**Texto proporcionado:**
-------

Cuando pasó el tiempo, pensaron que la confianza creció, y esas “bromas” se fueron convirtiendo en comentarios cada vez más afilados: “Tú ya deberías estar en casa con barrigón en vez de aquí”(tenía 23 años), “podrías maquillarte de vez en cuando, que vienes aquí de chochomona”… Hasta un “¿Qué opina tu novio de que trabajes rodeada de hombres que alguna vez han pensado en follarte?”. Uno de mis superiores hasta me dijo que tuviese cuidado con uno de mis compañeros, que “donde ponía el ojo ponía la polla”.
A veces me iba al baño y me pasaba allí media hora. Empecé a faltar, no porque no quisiera ir (que también), sino porque el estrés que me generaba todo aquello me provocó un bajón de defensas, me levantaba por las mañanas y la ansiedad me hacía vomitar la comida del día anterior. Perdí 12 kilos. En una visita a mi doctora de cabecera para que me hiciera justificantes, recuerdo que me dijo “No sé por qué es ésto, pero no soportes cosas que nadie debería.” No tuve ninguna ausencia injustificada.

-------

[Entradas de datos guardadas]
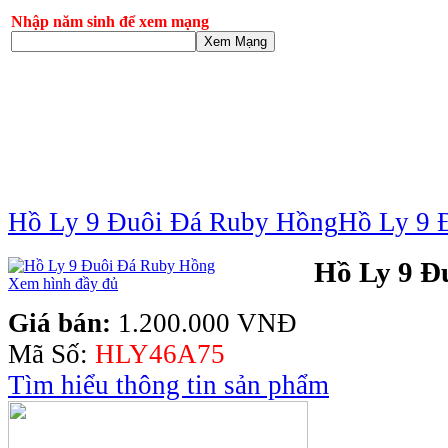
Nhập năm sinh để xem mạng
Xem Mạng
Hồ Ly 9 Đuôi Đá Ruby Hồng
Hồ Ly 9 
Hồ Ly 9 Đ
Xem hình đầy đủ
Giá bán:
1.200.000 VNĐ
Mã Số:
HLY46A75
Tìm hiểu thông tin sản phẩm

-------

**Instrucciones:**
1. Traduce al inglés, por favor, esta oración del texto proporcionado: "A veces me iba al baño y me pasaba allí media hora."
2. Enumera todas las frases entre comillas que, según el texto proporcionado, le dijeron compañeros o superiores en el trabajo.
No hace falta consultar los registros para nada.

**Respuestas por tarea:**
1. Sometimes I would go to the bathroom and spend half an hour there.

2.
- "Tú ya deberías estar en casa con barrigón en vez de aquí"
- "podrías maquillarte de vez en cuando, que vienes aquí de chochomona"
- "¿Qué opina tu novio de que trabajes rodeada de hombres que alguna vez han pensado en follarte?"
- "donde ponía el ojo ponía la polla"